L’idée n’est pas de démanteler l’assurance-chômage mais de mieux l’organiser et la répartir. En effet, elle ne bénéficie aujourd’hui qu’à un chômeur sur deux, car elle exclut les jeunes qui n’ont jamais travaillé et les seniors arrivés en fin de droits. Le dispositif pourrait aussi tenir compte du contexte global, par exemple en raccourcissant la durée d’indemnisation quand la situation économique s’améliore.

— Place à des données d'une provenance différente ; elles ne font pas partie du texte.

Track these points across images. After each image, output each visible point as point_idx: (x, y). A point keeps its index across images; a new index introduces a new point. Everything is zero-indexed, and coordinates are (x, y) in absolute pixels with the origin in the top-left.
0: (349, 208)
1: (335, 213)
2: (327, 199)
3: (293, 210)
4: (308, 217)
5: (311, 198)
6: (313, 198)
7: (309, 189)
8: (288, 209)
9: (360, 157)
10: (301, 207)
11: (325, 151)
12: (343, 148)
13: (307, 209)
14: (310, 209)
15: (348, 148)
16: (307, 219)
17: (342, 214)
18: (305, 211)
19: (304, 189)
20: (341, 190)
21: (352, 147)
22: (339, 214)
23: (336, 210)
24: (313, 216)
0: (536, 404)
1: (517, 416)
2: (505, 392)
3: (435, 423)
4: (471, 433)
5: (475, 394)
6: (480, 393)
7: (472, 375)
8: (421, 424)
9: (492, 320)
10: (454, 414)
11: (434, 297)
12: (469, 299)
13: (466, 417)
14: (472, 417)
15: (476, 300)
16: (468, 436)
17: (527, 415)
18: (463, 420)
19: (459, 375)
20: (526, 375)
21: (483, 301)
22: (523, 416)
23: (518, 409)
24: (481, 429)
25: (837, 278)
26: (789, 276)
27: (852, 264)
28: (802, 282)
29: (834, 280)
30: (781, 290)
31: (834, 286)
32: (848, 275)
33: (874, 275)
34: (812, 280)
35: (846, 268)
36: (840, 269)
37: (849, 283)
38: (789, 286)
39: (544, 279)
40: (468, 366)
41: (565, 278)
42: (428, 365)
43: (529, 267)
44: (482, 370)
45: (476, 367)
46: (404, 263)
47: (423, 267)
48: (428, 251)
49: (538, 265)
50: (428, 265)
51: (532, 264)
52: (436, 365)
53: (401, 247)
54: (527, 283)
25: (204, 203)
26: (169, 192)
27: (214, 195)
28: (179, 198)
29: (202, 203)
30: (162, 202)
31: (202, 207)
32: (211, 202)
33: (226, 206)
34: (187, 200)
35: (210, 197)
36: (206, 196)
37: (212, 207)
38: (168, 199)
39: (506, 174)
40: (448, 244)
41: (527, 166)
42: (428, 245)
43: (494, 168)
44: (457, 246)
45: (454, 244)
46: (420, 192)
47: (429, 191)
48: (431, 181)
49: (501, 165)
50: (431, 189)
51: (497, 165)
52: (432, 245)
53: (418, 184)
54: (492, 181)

Simplifier et évaluer les dispositifs
Au fil des années et des plans, les dispositifs de lutte contre le chômage forment un système d’une extrême complexité, illisible. Et malgré l’existence du Conseil d’analyse économique, du Conseil d’orientation pour l’emploi, du Conseil économique social et environnemental et autres institutions chargées d’évaluer les politiques publiques, « on assiste, depuis quarante ans, à un va-et-vient de mesures sans aucune évaluation digne de ce nom », affirment Pierre Cahuc et André Zylberberg.
C’est d’autant plus regrettable que certaines mesures peuvent se révéler contre-productives. Comme le cas des emplois aidés dans le secteur non marchand, in fine « catastrophiques » pour les jeunes : deux ans après, les bénéficiaires ont moins de chances d’être dans l’emploi que les autres !
Les acteurs eux-mêmes (y compris les quelque 30 000 conseillers de Pôle emploi) s’y perdent. « Aujourd’hui, reconnaît Bertrand Martinot, pourtant ancien délégué à l’emploi et à la formation professionnelle, si un patron vient me voir, je suis incapable de lui donner le coût de son apprenti. » Une simplification drastique des aides s’impose, de même qu’un « arrêt sur image » pour analyser les dispositifs existants, conserver ou généraliser ceux qui fonctionnent et supprimer les autres.
Alors, va-t-on, en France, prendre le problème du chômage à bras-le-corps et s’attaquer, enfin, aux vraies difficultés ? Les experts ne semblent pas entrevoir le bout du tunnel. « On a trouvé un équilibre social qui peut durer encore quelques années, constate Bertrand Martinot. La preuve, la société n’a pas explosé. » Francis Kramarz va plus loin : « Les gens se bougeront quand on aura 20 % de chômage. D’ici là, il n’y a pas de raison que les élites ou la classe politique, qui ne sont pas touchées, sortent de leur indifférence. » Yannick L’Horty, lui, estime qu’« on n’a pas encore atteint le fond de la piscine » et rappelle qu’il a fallu que l’Irlande atteigne, en 1987, un taux de 20 points de chômage environ pour mettre sur pied un « pacte national ».